Röportajın başında, planlanan görüşmenin “dramatik gelişmeler” nedeniyle ertelenmesi konusu gündeme geldi.

Merkel, Washington’daki toplantı ve CDU ile SPD arasındaki özel bütçe görüşmeleri nedeniyle röportajı ertelediğini belirterek, “Görüşme, Washington’daki toplantıdan sonra ve Başkan Trump’ın ABD Kongresi’ndeki konuşmasından hemen önce planlanmıştı. Hem Trump’ın Ukrayna hakkında söyleyecekleri hem de CDU ile SPD arasındaki özel bütçe görüşmeleriyle ilgili olarak bazı gelişmeler olabileceğini düşündüm,” dedi.

Yüz milyarlarca avroluk özel bütçe konusuna da değinen Merkel, prensipte bu bütçeye destek vereceğini ifade etti.

Savunma için ayrılan bu özel bütçenin akıllıca seçildiğini düşünen Merkel, “Savunma için ayrılan ve büyüklüğü tam olarak belirlenmemiş olan bu özel bütçenin çok akıllıca seçildiğini düşünüyorum. Belli bir taban miktar normal bütçeye alınıyor ve NATO’daki tartışmaların nasıl geliştiği, NATO Konseyi’nde hangi kararların alındığı görülebiliyor. Böylece belli bir hareket alanı bırakılıyor,” diye konuştu.

Ek özel bütçenin, bir amaca yönelik olması ve paranın sosyal harcamalar veya diğer tüketim harcamaları için kullanılamaması gibi büyük bir avantajı olacağını savunan Merkel, bütçe disiplininden yana olduğunu ancak olağanüstü durumlarda gerekli adımların atılması gerektiğini vurguladı.

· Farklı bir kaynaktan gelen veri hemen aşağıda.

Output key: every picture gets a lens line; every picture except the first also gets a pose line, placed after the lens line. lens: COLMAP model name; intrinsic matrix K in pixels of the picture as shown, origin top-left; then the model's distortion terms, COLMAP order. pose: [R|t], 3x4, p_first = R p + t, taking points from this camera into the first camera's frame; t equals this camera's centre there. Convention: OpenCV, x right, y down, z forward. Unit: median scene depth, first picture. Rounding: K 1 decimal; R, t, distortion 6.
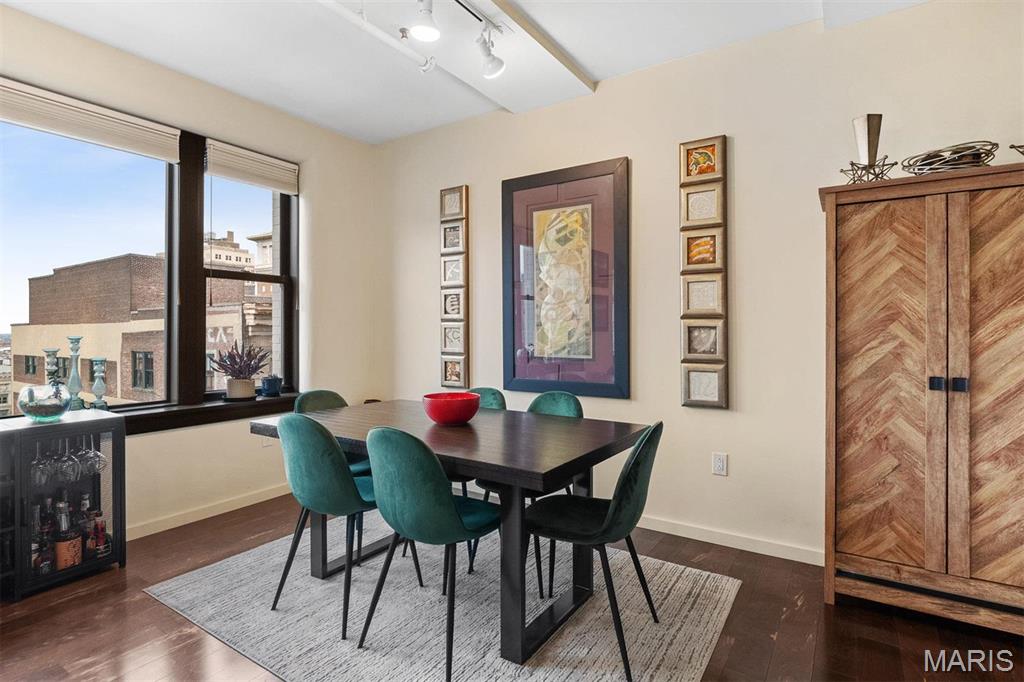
lens RADIAL K [[522.8, 0, 504.1], [0, 522.8, 331.5], [0, 0, 1]] dist [-0.000466, -0.002301]
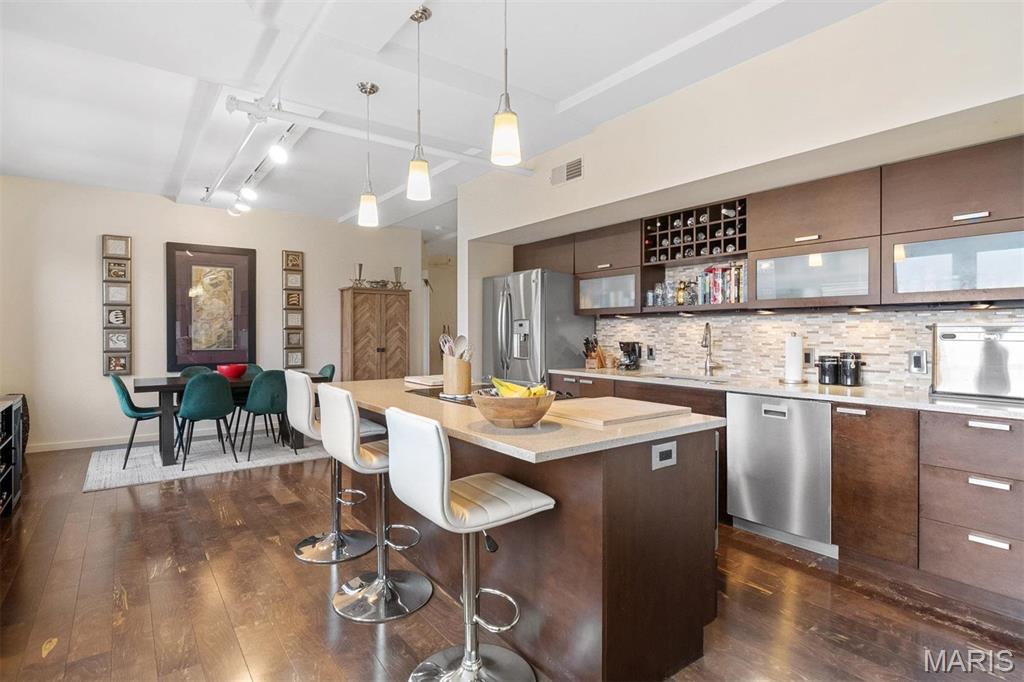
lens RADIAL K [[522.8, 0, 519.4], [0, 522.8, 335.4], [0, 0, 1]] dist [-0.000466, -0.002301]
pose [[0.342557, -0.004612, 0.939486, -1.260386], [0.003953, 0.999986, 0.003468, -0.002168], [-0.939489, 0.002526, 0.342571, -0.627750]]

Trump ile Zelenskiy’nin Washington’daki görüşmesinin “her şeyi tetikleyen an” olduğunu belirten Merkel, bu görüşmenin Amerikalıların artık Ukrayna Devlet Başkanı’nın yanında olmadığının bir ifadesi olduğunu söyledi.

Merkel, görüşmeyi izlerken yaşadığı duyguları, “Böyle bir şeyi bir daha görmek istemem. Çok üzücü,” sözleriyle ifade etti.

Trump’ın muhataplarına suçluluk duygusu yaşatmak istediğini ve Amerika’nın tüm dünya tarafından kullanıldığı görüşünde olduğunu belirten Merkel, “Evet, Başkan Trump, Amerika’nın tüm dünya tarafından bir şekilde kullanıldığı görüşünde. ABD’nin sebepsiz yere diğer ülkelere yardım ettiğini veya onları koruduğunu düşünüyor,” ifadelerini kullandı.

Ukrayna’ya destek verilmesinin ABD ve Avrupa’nın kendi çıkarları için olduğunu vurgulayan Merkel, bir ülkenin işgal edilmesine ve toprak bütünlüğünün sorgulanmasına izin verilemeyeceğini söyledi.

Rusya Devlet Başkanı Vladimir Putin ile sık sık görüşen bir siyasetçi olarak, Rusya liderinin olaylara bakış açısının dikkate alınmamasının büyük bir ihmal olduğunu belirten Merkel, “Rusya’nın çıkarları hakkında tartışmaya izin vermek gerekir,” dedi.

Ancak Merkel, Putin’in Baltık ülkelerine, Polonya’ya ve Almanya’ya saldırmasını mümkün görmediğini ifade etti.

Kuzey Akım-2 projesinin bir hata olup olmadığı sorusuna ise Merkel, “Sanırım, şimdi biraz kibirli konuşacak olursam, Putin hakkında çok az yanılsaması olanlardan biriyim. Gürcistan’ı işgal ettiğini, Kırım’ı ilhak ettiğini biliyordum, o zamanlar bana yalan söylemişti. Yine de böyle bir savaşı önlemek için her şeyi denemeyi doğru buluyorum,” şeklinde yanıt verdi.

AfD’nin yükselişine de değinen Merkel, bu durumun sadece Doğu Almanya’ya özgü olmadığını, ancak Doğu’da daha belirgin olduğunu ifade etti. AfD’nin ideolojik üst yapısının Doğu Almanya’da büyümediğini belirten Merkel, “AfD, ‘Biz halkız’ sloganıyla, devrim zamanının bu harika sloganını yeniden tanımlamaya çalışıyor. Memnun olmayan insanlara ‘Siz halksınız’ diyor. Ve memnun olmayan herkes elit kesime ait. Böylece toplumu bölüyorlar ve çeşitli şeylerden memnun olmayan insanlardan oluşan bir yankı odasıyla karşılaşıyorlar,” yorumunu yaptı.